-- INFORMATION PROVIDED follows --

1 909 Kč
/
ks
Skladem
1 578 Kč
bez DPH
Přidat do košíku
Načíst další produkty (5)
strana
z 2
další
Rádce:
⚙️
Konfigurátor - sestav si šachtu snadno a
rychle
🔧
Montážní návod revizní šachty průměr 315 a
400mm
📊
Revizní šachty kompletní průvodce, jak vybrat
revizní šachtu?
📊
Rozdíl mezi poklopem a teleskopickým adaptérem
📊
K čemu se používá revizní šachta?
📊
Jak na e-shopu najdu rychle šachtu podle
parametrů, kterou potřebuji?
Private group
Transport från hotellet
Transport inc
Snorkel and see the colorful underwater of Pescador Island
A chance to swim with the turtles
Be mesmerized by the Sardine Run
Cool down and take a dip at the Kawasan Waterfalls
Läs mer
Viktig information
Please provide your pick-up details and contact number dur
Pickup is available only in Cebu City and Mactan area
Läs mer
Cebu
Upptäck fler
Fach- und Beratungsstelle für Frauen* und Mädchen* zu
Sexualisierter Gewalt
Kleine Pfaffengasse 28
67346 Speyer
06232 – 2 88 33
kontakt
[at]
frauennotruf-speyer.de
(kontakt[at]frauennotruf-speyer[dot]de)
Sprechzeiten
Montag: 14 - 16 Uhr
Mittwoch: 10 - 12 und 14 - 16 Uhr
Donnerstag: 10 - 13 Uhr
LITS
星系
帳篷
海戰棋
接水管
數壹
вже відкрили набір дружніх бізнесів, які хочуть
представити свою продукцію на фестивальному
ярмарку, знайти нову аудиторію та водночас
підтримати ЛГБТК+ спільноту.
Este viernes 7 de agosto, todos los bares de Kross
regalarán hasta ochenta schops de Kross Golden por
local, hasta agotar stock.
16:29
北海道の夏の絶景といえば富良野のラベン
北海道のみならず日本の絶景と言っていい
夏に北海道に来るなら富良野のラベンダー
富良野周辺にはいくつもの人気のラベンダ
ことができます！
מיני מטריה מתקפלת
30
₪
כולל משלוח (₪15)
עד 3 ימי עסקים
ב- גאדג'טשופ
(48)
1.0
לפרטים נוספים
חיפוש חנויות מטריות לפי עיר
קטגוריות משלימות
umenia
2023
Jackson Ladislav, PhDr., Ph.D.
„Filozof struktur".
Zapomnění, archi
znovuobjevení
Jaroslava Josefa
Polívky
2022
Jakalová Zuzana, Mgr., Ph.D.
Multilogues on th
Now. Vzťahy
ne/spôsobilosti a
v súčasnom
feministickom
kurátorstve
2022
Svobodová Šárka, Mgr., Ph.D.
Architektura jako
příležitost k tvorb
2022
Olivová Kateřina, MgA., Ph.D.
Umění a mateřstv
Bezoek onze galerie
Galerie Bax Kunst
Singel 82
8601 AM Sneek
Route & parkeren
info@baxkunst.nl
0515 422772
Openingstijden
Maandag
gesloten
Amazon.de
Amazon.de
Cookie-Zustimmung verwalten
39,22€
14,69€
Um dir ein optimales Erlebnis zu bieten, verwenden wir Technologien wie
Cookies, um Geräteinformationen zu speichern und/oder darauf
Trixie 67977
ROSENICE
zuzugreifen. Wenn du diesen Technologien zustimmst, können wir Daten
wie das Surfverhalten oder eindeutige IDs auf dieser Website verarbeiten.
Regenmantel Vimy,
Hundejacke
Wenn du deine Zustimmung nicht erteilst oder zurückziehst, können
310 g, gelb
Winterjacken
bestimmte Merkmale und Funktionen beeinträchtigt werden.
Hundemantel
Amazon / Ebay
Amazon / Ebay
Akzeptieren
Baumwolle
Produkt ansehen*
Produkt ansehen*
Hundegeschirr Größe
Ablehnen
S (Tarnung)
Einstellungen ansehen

-- INFORMATION PROVIDED concluded --
-- INFORMATION PROVIDED follows --

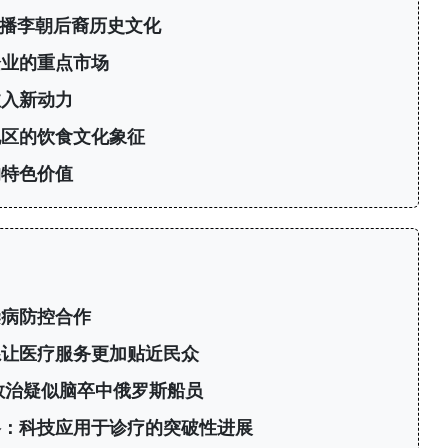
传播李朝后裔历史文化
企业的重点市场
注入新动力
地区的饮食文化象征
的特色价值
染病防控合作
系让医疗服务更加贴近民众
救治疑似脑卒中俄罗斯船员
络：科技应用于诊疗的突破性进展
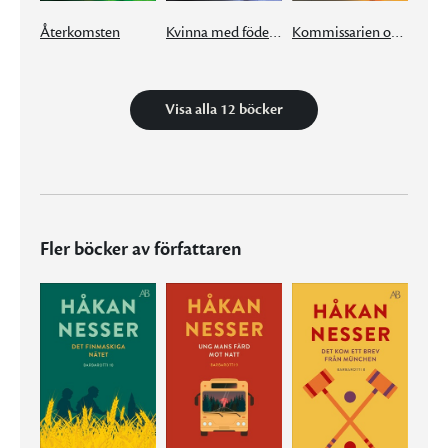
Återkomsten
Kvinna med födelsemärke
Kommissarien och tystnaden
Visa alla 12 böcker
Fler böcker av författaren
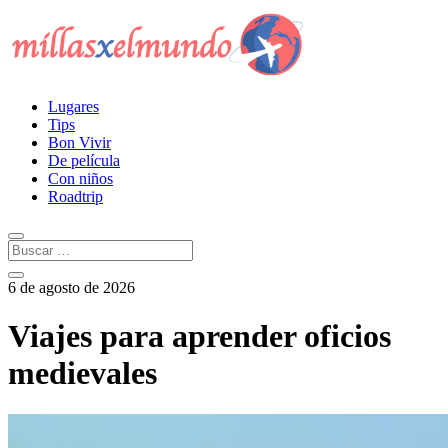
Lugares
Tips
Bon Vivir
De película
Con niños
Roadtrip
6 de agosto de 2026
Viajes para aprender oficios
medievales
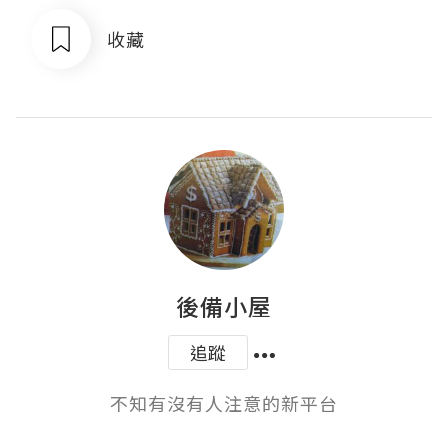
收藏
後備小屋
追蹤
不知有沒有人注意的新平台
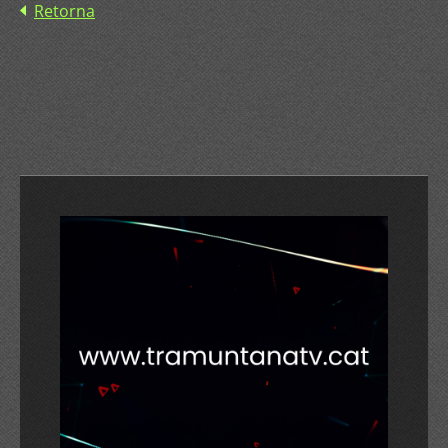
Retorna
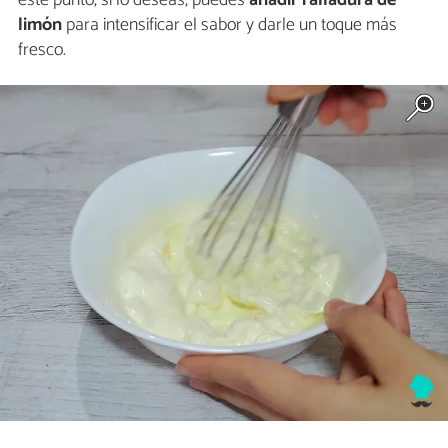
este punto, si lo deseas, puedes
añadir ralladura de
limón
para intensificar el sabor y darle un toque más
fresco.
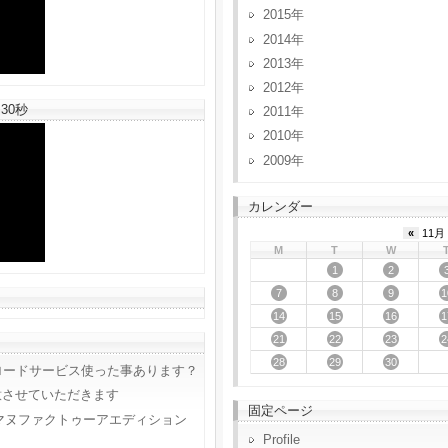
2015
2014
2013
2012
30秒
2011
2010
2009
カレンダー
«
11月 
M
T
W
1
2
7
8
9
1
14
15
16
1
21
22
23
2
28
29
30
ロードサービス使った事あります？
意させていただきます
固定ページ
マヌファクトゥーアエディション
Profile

-- INFORMATION PROVIDED concluded --

- YOUR INSTRUCTIONS -
In the listing above, find the line containing "Openingstijden" and the line containing "Einstellungen ansehen". Output them and every line between, exactly, and nothing else.

- RESULT OF THIS EXERCISE -
Openingstijden
Maandag
gesloten
Amazon.de
Amazon.de
Cookie-Zustimmung verwalten
39,22€
14,69€
Um dir ein optimales Erlebnis zu bieten, verwenden wir Technologien wie
Cookies, um Geräteinformationen zu speichern und/oder darauf
Trixie 67977
ROSENICE
zuzugreifen. Wenn du diesen Technologien zustimmst, können wir Daten
wie das Surfverhalten oder eindeutige IDs auf dieser Website verarbeiten.
Regenmantel Vimy,
Hundejacke
Wenn du deine Zustimmung nicht erteilst oder zurückziehst, können
310 g, gelb
Winterjacken
bestimmte Merkmale und Funktionen beeinträchtigt werden.
Hundemantel
Amazon / Ebay
Amazon / Ebay
Akzeptieren
Baumwolle
Produkt ansehen*
Produkt ansehen*
Hundegeschirr Größe
Ablehnen
S (Tarnung)
Einstellungen ansehen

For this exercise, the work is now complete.